İnsan Bedenine bağlanan Yüksek Benlik Ruhsal Enerjiye kanallık ederek  Bedeni canlı hale getirir. Bir nevi elektriksel titreşimler -impulslar- kullanarak İnsanı denetim altında tutmaya ve istediği yönlere sevk etmeye çalışır. İnsan ise her şeyden habersiz genelde günlük yaşam derdindedir, veya egosu doğrultusunda yürümektedir, veya doğduğu ortamdaki şartlandırılmış bilinciyle hareket etmektedir. Ancak zamanla yaşadığı sıkıntılar, problemler sonucunda, gün gelir bilgisi, bilinci artar, daha çok ruhsal enerji çeker, hücresel frekansı yükselir, o zaman Yüksek Benlikten gelen, dürtüleri kısmen algılamaya başlar. Önceleri bu sesi Vicdan sesi olarak algılar. Bu seste, Adalet, Sevgi, Saygı, Yardım, Merhamet ve Şükür vardır. Varlık bu dürtülere uyduğu  zaman daha huzurlu, daha mutlu olduğunu hisseder ve tekamül yolunda ilerlemeye başlar.
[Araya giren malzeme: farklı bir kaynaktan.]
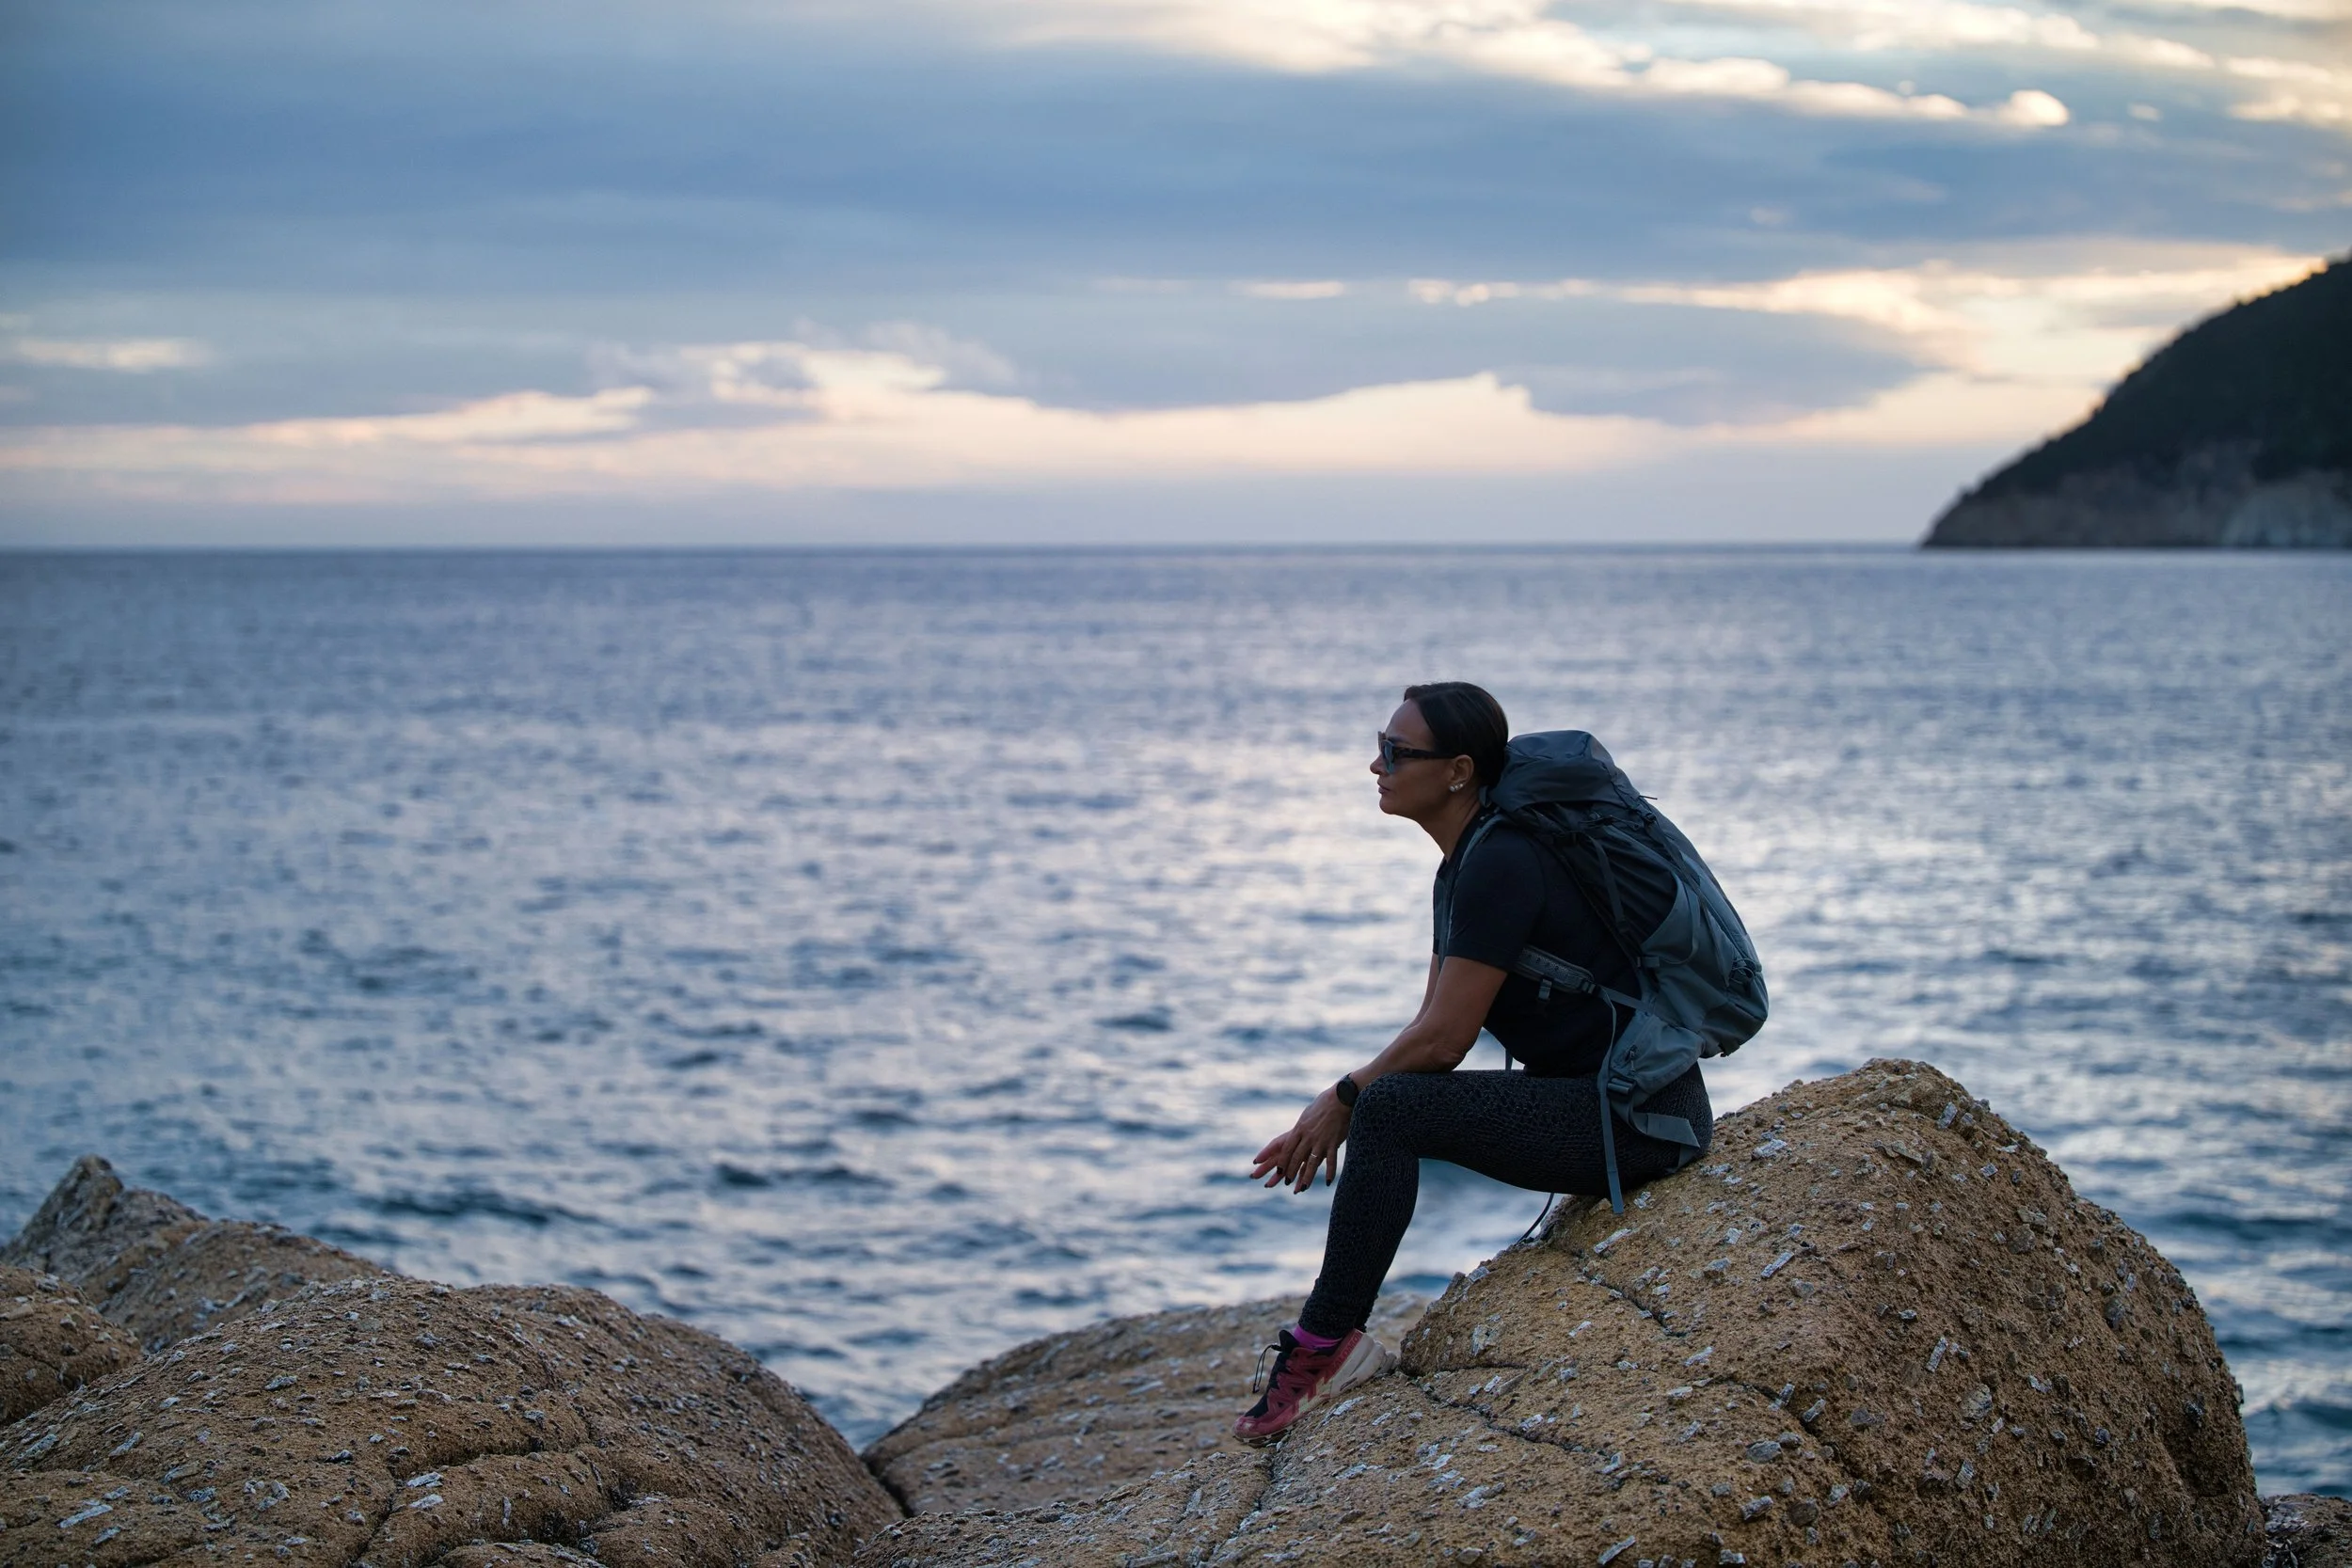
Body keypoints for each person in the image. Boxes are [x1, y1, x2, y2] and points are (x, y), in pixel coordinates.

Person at [1232, 681, 1715, 1446]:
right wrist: (1342, 1102)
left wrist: (1344, 1098)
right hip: (1602, 1102)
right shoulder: (1463, 866)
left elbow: (1445, 1042)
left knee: (1388, 1109)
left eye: (1396, 751)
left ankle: (1327, 1344)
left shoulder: (1503, 861)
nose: (1376, 764)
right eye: (1380, 746)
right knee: (1391, 1102)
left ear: (1457, 770)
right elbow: (1432, 1028)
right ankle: (1331, 1339)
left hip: (1641, 1121)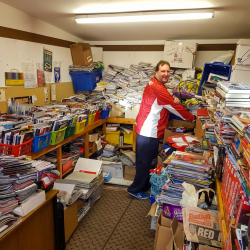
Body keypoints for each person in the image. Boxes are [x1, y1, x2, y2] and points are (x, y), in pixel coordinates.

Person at [127, 60, 196, 199]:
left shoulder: (154, 82)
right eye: (163, 71)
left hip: (144, 127)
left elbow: (164, 100)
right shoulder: (159, 88)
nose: (166, 74)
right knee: (145, 162)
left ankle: (143, 184)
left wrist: (171, 98)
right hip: (149, 130)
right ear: (156, 72)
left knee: (144, 160)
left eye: (168, 71)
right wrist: (192, 118)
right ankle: (135, 189)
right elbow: (174, 108)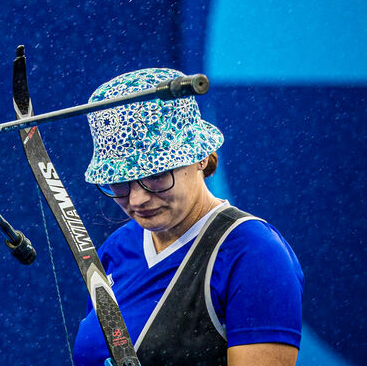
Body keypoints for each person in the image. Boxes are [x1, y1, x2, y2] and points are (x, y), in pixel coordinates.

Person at [71, 68, 304, 366]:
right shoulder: (117, 248)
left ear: (201, 157)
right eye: (119, 182)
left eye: (155, 175)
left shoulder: (254, 252)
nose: (137, 199)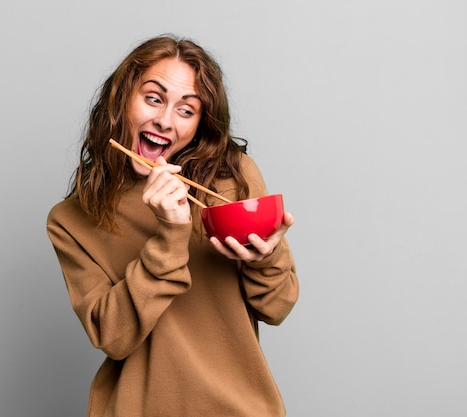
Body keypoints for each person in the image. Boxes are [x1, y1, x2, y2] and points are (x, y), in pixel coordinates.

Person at [46, 34, 299, 417]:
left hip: (241, 408)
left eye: (186, 110)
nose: (164, 120)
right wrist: (169, 236)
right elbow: (112, 337)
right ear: (122, 99)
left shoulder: (232, 178)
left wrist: (266, 257)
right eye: (153, 98)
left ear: (200, 123)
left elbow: (278, 306)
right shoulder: (71, 219)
Sağlıklı ve Mutlu olmak için Bedenimizin,Yüksek Benlik'le ahenk içersinde-uyum içersinde olması lazımdır. Hastalıklarımız ve mutsuzluklarımız, Yüksek Benlik'ten gelen bilgilerin ve tesirlerin tam olarak alınamamasından  kaynaklanmaktadır. Uyumun-Ahengin sağlanması için Bedensel enerjimizin arttırılması, Hücresel titreşimimizin yükselmesi lazımdır. Yüksek titreşim için Bilinci yükseltmek, Bilinci yükseltmek içinde şartlandırılmış bilgilerin ötesinde Bilgi almak, araştırmak, düşünmek, analiz ve sentezler yapmak, Doğayla hem ahenk olmaya çalışmak lazımdır.

 

Bugün yeryüzünde olan bir İnsanın görevi, mümkün olduğu kadar Bedenini en iyi şartlar dahilinde kullanmak, Bilgi ve Bilincini arttırarak, Sezgiler yoluyla gelen, Yüksek Benliğinden gelen dürtüleri almaya çalışmak, içinde bulunduğumuz 1900-2000-2100 Hızlı Evrim yıllarının fırsatıyla arttırılan yüksek enerjilerden faydalanarak Evrimini tamamlamaktır.

 

Not.2- Bilgi Kitabı'nda Yüksek Benlik tabiri kullanılmaz. Ancak Asil Gen, Öz Gen, Ana Enerjisi ve bazı yerlerde de Ruh kelimesiyle "Yüksek Benlik" anlatılmıştır.

 

Not.3- Akaşa yayınlarından olan "Omni -Yaradılışın Dört Prensibi" adlı kitabın 148.ci sahifesinde, Omni isimli yüksek Boyuttan bir sözcü Yüksek Benliğimizi şöyle anlatmaktadır. [Siz sadece Tanrı' nın bir parçası olmakla kalmayıp, en yüksek düzeylerde Tanrı olarak düşünebileceğiniz çok-boyutlu bir varlığın fiziksel uzantısısınız. Bu Sizin içinizde Gezegenleri ve Galaksileri yaratmış olan aynı yaratıcı Gücün, Dünyanızı yaratmış olan Gücün bulunduğu anlamına gelir.]